– Отпустите стремена, ребята, – сказал им всадник. – Я поеду вперед.

Они отстали. Лошадь возмущенно фыркнула, и Тангейзер тоже почувствовал этот запах. Горелое мясо и шерсть. Кровь. Смерть.

Впереди по обе стороны улицы показались старые городские стены Филиппа-Августа. О них упоминал Малыш Кристьен. Где находится особняк д’Обре, до стен или после? Три пчелы над дверью. Западная сторона улицы. Матиас увидел красивый дом с большими окнами – отражение веры в свет, надежды на новые времена, новое мышление, новую жизнь.

Окна были разбиты, а дверь отсутствовала. С подоконника верхнего этажа свисало чье-то тело, а на каменных плитах внизу виднелись фантастические узоры цвета баклажана. Госпитальеру не было нужды искать трех пчел. Он натянул поводья и заставил Клементину медленно пройти мимо дома, превратившегося в склеп. Здесь он надеялся найти свою жену, но найдет – в этом у него уже не было сомнений – ее труп.


Прямо за порогом выбитой двери граф де Ла Пенотье увидел мертвого обнаженного мужчину. На улице виднелись кровавые следы, словно там кого-то тащили. В канаве лежал обгоревший труп покалеченной собаки.

Обнаженное тело в окне третьего этажа принадлежало женщине – оно было подвешено за лодыжку на шнуре, привязанном к средней стойке. Другая нога убитой была согнута и обвита вокруг той, к которой привязали шнур. Женщине перерезали горло, но сделала это либо неопытная, либо нерешительная рука, поскольку ран было много, в основном поверхностных, и часть их располагалась на подбородке – перед смертью несчастная сопротивлялась. Одну грудь ей отрезали, вторую тоже попытались, но не довели дело до конца. Свернувшаяся кровь полностью покрывала ее голову и пропитала волосы, словно подтаявший воск. Темные капли все еще падали вниз, но труп был уже полностью обескровлен и приобрел цвет свиного сала. На вид женщина была среднего возраста, наверное, лет сорока, и убили ее меньше часа тому назад. Матиас пришел к выводу, что Симона д’Обре – если это была она – не отличалась красотой, ни лица, ни тела.

Циничное замечание, но Тангейзер не мог ничего с собой поделать. Карла была красива, и разница не могла остаться незамеченной теми, кто сотворил это с Симоной.

Почти все окна трех этажей дома – шесть окон на каждом, огромное количество стекла – были выбиты, но на улице осколков почти не было. Только праща или, что менее вероятно, залп из аркебуз способны были достать так высоко и вызвать такие разрушения. Изнутри не доносилось ни звука. Рыцарь окинул взглядом окна других домов по обеим сторонам улицы, но не заметил никаких признаков жизни – словно после чумы.

Он свернул в переулок и проехал ко двору и саду позади особняка. Здесь тоже были выбиты все окна, и тоже снаружи.
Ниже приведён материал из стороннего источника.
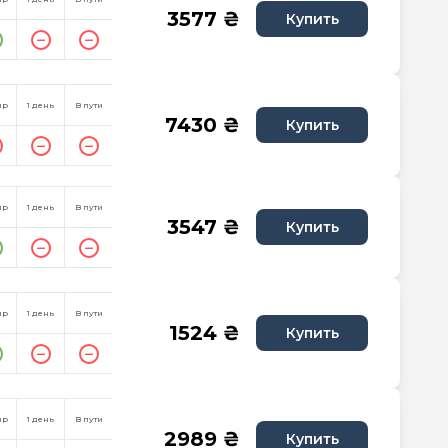
3577 ₴
Купить
пр
1 день
В пути
7430 ₴
Купить
пр
1 день
В пути
3547 ₴
Купить
пр
1 день
В пути
1524 ₴
Купить
пр
1 день
В пути
2989 ₴
Купить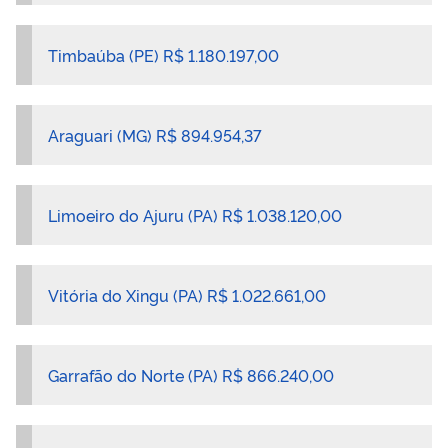
Timbaúba (PE) R$ 1.180.197,00
Araguari (MG) R$ 894.954,37
Limoeiro do Ajuru (PA) R$ 1.038.120,00
Vitória do Xingu (PA) R$ 1.022.661,00
Garrafão do Norte (PA) R$ 866.240,00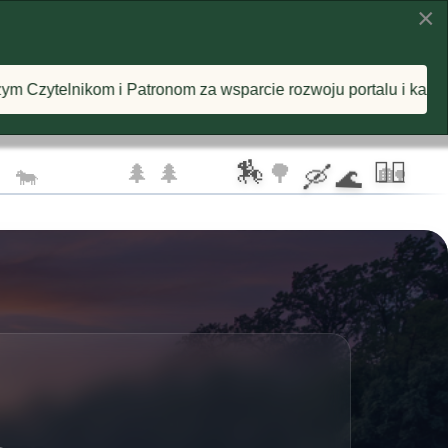
×
KI
INSPIRACJE
O PROJEKCIE
zwoju portalu i każdą postawioną wirtualną kawę! Razem odkry
🦅 🦅
☁️
🏇
🚴‍♂️
🌲 🌲
🌳
🏡
🐄
🛶 🌊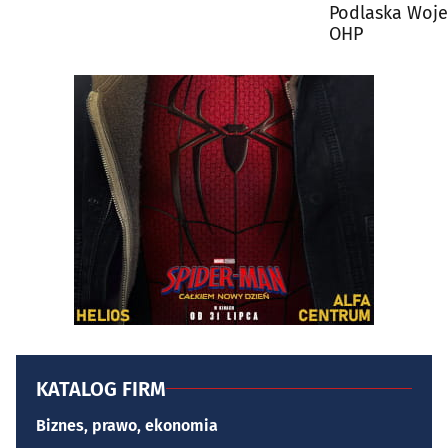
Podlaska Woj
OHP
KATALOG FIRM
Biznes, prawo, ekonomia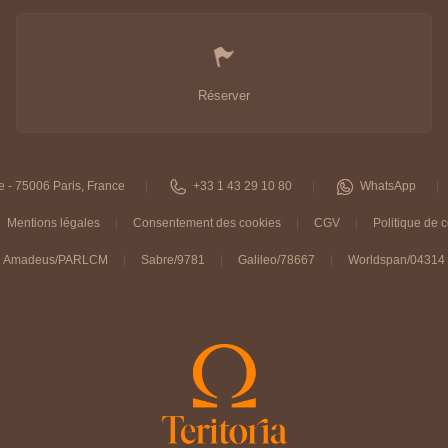
Réserver
e - 75006 Paris, France
+33 1 43 29 10 80
WhatsApp
Mentions légales
Consentement des cookies
CGV
Politique de c
Amadeus/PARLCM
Sabre/9781
Galileo/78667
Worldspan/04314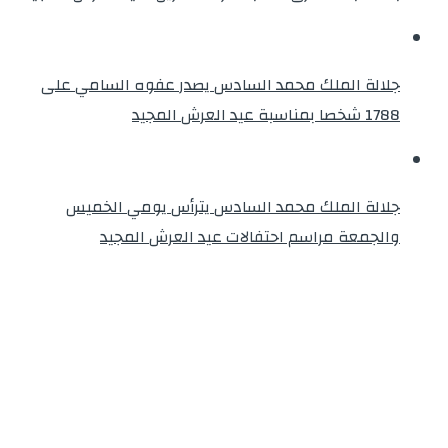
جلالة الملك محمد السادس يصدر عفوه السامي على
1788 شخصا بمناسبة عيد العرش المجيد
جلالة الملك محمد السادس يترأس يومي الخميس
والجمعة مراسم احتفالات عيد العرش المجيد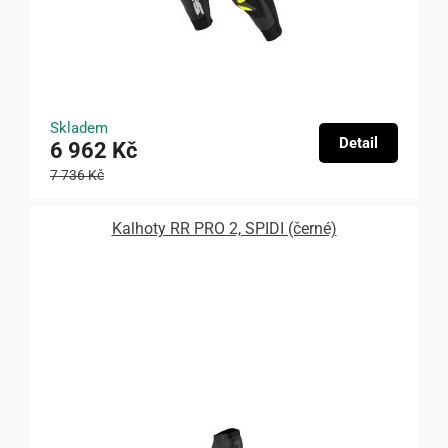
Skladem
Detail
6 962 Kč
7 736 Kč
Kalhoty RR PRO 2, SPIDI (černé)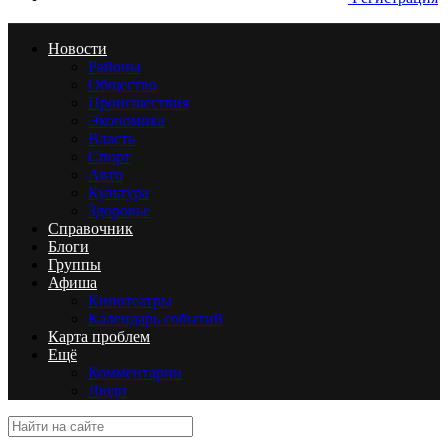
Новости
Районы
Общество
Происшествия
Экономика
Власть
Спорт
Авто
Культура
Здоровье
Справочник
Блоги
Группы
Афиша
Кинотеатры
Календарь событий
Карта проблем
Ещё
Комментарии
Люди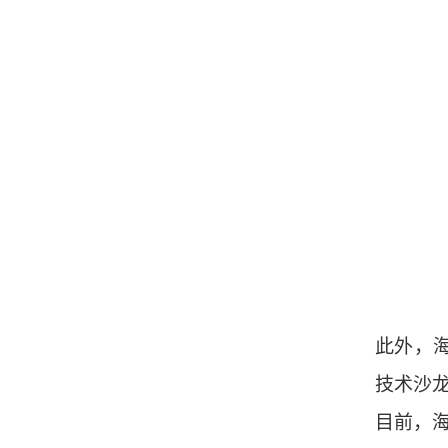
此外，海
技术沙
目前，海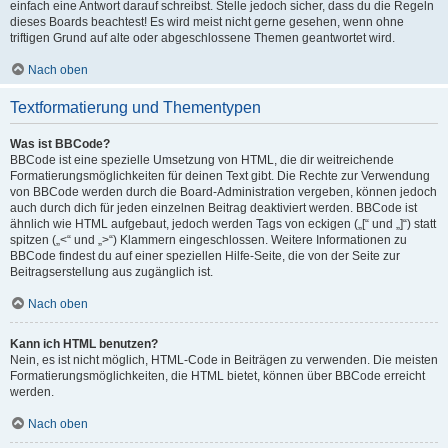
einfach eine Antwort darauf schreibst. Stelle jedoch sicher, dass du die Regeln
dieses Boards beachtest! Es wird meist nicht gerne gesehen, wenn ohne
triftigen Grund auf alte oder abgeschlossene Themen geantwortet wird.
Nach oben
Textformatierung und Thementypen
Was ist BBCode?
BBCode ist eine spezielle Umsetzung von HTML, die dir weitreichende
Formatierungsmöglichkeiten für deinen Text gibt. Die Rechte zur Verwendung
von BBCode werden durch die Board-Administration vergeben, können jedoch
auch durch dich für jeden einzelnen Beitrag deaktiviert werden. BBCode ist
ähnlich wie HTML aufgebaut, jedoch werden Tags von eckigen („[“ und „]“) statt
spitzen („<“ und „>“) Klammern eingeschlossen. Weitere Informationen zu
BBCode findest du auf einer speziellen Hilfe-Seite, die von der Seite zur
Beitragserstellung aus zugänglich ist.
Nach oben
Kann ich HTML benutzen?
Nein, es ist nicht möglich, HTML-Code in Beiträgen zu verwenden. Die meisten
Formatierungsmöglichkeiten, die HTML bietet, können über BBCode erreicht
werden.
Nach oben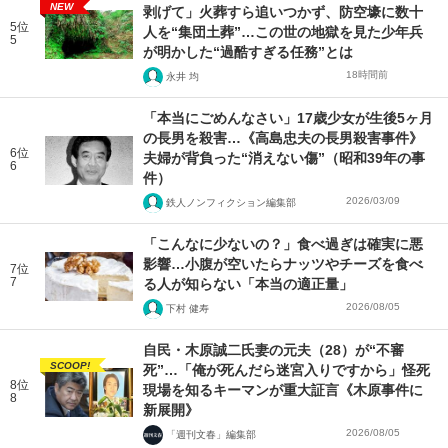
NEW
剥げて」火葬すら追いつかず、防空壕に数十
5位
人を“集団土葬”…この世の地獄を見た少年兵
5
が明かした“過酷すぎる任務”とは
18時間前
永井 均
「本当にごめんなさい」17歳少女が生後5ヶ月
の長男を殺害…《高島忠夫の長男殺害事件》
6位
夫婦が背負った“消えない傷”（昭和39年の事
6
件）
2026/03/09
鉄人ノンフィクション編集部
「こんなに少ないの？」食べ過ぎは確実に悪
影響…小腹が空いたらナッツやチーズを食べ
7位
7
る人が知らない「本当の適正量」
2026/08/05
下村 健寿
自民・木原誠二氏妻の元夫（28）が“不審
SCOOP!
死”…「俺が死んだら迷宮入りですから」怪死
8位
現場を知るキーマンが重大証言《木原事件に
8
新展開》
2026/08/05
「週刊文春」編集部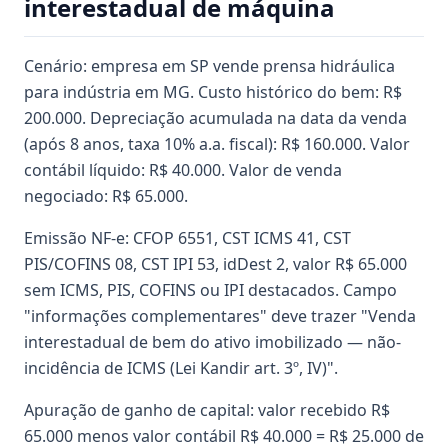
interestadual de máquina
Cenário: empresa em SP vende prensa hidráulica
para indústria em MG. Custo histórico do bem: R$
200.000. Depreciação acumulada na data da venda
(após 8 anos, taxa 10% a.a. fiscal): R$ 160.000. Valor
contábil líquido: R$ 40.000. Valor de venda
negociado: R$ 65.000.
Emissão NF-e: CFOP 6551, CST ICMS 41, CST
PIS/COFINS 08, CST IPI 53, idDest 2, valor R$ 65.000
sem ICMS, PIS, COFINS ou IPI destacados. Campo
"informações complementares" deve trazer "Venda
interestadual de bem do ativo imobilizado — não-
incidência de ICMS (Lei Kandir art. 3º, IV)".
Apuração de ganho de capital: valor recebido R$
65.000 menos valor contábil R$ 40.000 = R$ 25.000 de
Единственная цель битья такого количества стекла – а для этого требуется много рук – могла состоять в том, чтобы посеять хаос и отвлечь защитников дома, в то время как другие пытаются проникнуть внутрь. Однако одно окно на первом этаже было не только разбито, но и широко распахнуто. Главная дверь во двор тоже была открыта, но почти не повреждена, а замок на ней и вовсе оказался цел. Ее открыли изнутри.

Нижняя половина двери почернела от запекшейся крови. На ступеньках под ней виднелась лужа загустевшей темно-красной жидкости с отпечатками ног. Пятна крови заинтересовали Тангейзера.

Спешившись, он отпустил Клементину лакомиться травой и капустой. На вытоптанной грядке с овощами виднелись следы нескольких двухколесных тачек. Следов копыт не было. На земле валялся соломенный матрас, вероятно принадлежавший Алтану. Матиас вытащил из ножен кинжал и подошел к двери в сад.